Should have been more specific, Eric. The ban would affect only sugared beverages. Here's the quote from the New York Times: "The ban would affect beverages with more than 10 calories per 8 ounces, and would exclude fruit juices without added sugar, milk products and milk substitutes. A 12-ounce soda has 150 calories and the equivalent of 10 packets of sugar, according to the health department."

Mary said...

I agree with your points, Miriam. Maybe it's more about teaching how to fish rather than denying fatty fish??

In other words, how's about allocating the money that would be spent ensuring people don't suck down the soda be poured into health education and fitness programs? Just a thought...

Mary said...

Perhaps the money that would be spent monitoring what people buy with food stamps could be spent educating those folks about good nutritional choices.

In fact, perhaps assistance could be contingent on taking intermittent nutrition classes.

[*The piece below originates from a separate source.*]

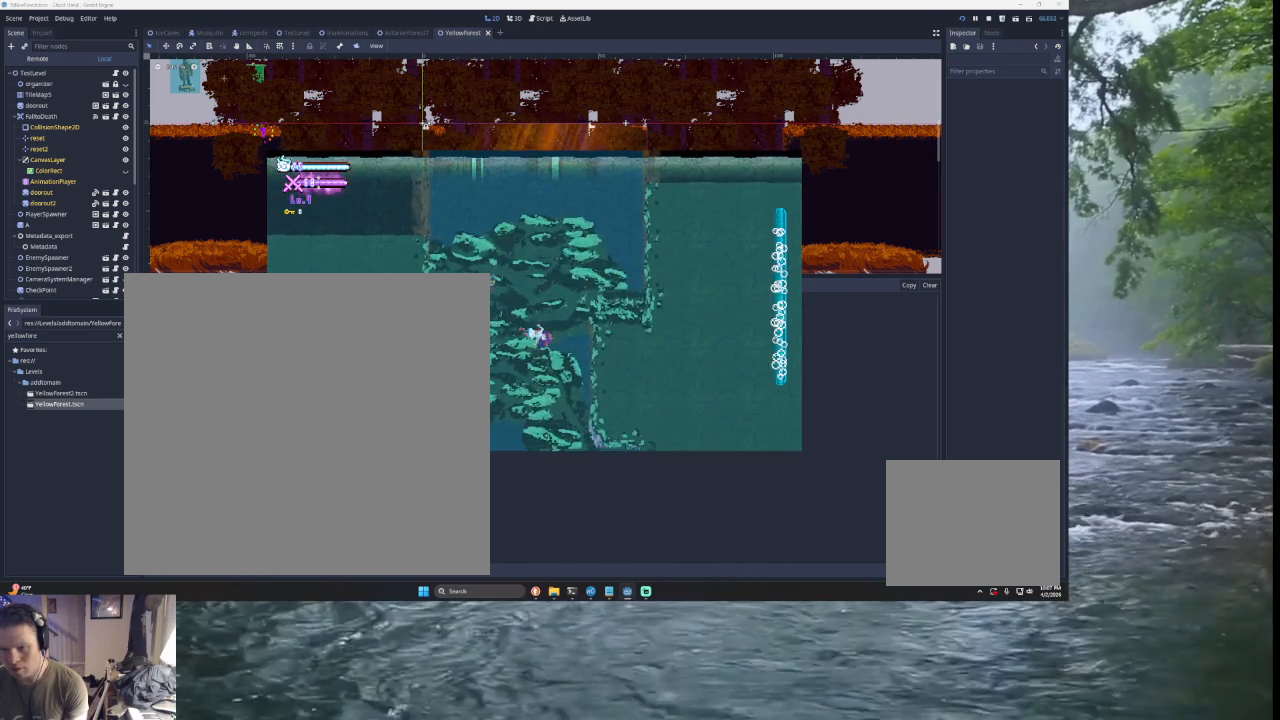
{"buttons": [], "left_stick": "down-left", "right_stick": "center", "events": [[333, "SQUARE", "up"]]}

In an era when we as a culture feel increasingly comfortable mandating behaviors, it would be refreshing to see action in improving cultural deficits rather than spending time and money identifying unsavory behaviors followed by mandating judgments.

Eric said...

however, trying to encourage and educate people is a tiny-percentage game... do you think that government-funded education campaigns would likely result in more than 5% of the people changing their behavior? Comparatively, what is the effective change if the government just says "look, this food stamp we're providing can not be used to buy Megafat BBQ choco-Clusters-- sorry, that's just not why we made this program."